## Aim of the exercise
Write out every line below that contains "motorfietsen".

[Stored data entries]
══════════════════════════════

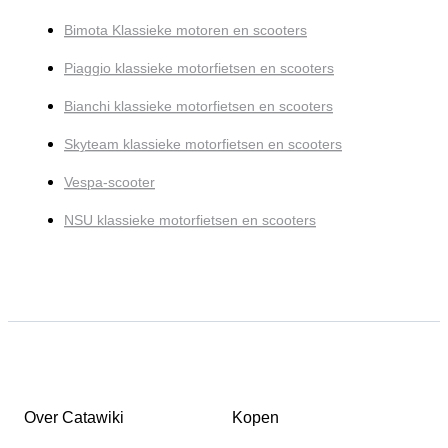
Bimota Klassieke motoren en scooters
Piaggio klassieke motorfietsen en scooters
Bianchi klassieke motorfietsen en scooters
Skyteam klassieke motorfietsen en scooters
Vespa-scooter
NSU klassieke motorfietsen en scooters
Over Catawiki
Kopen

══════════════════════════════

## Answer section
Piaggio klassieke motorfietsen en scooters
Bianchi klassieke motorfietsen en scooters
Skyteam klassieke motorfietsen en scooters
NSU klassieke motorfietsen en scooters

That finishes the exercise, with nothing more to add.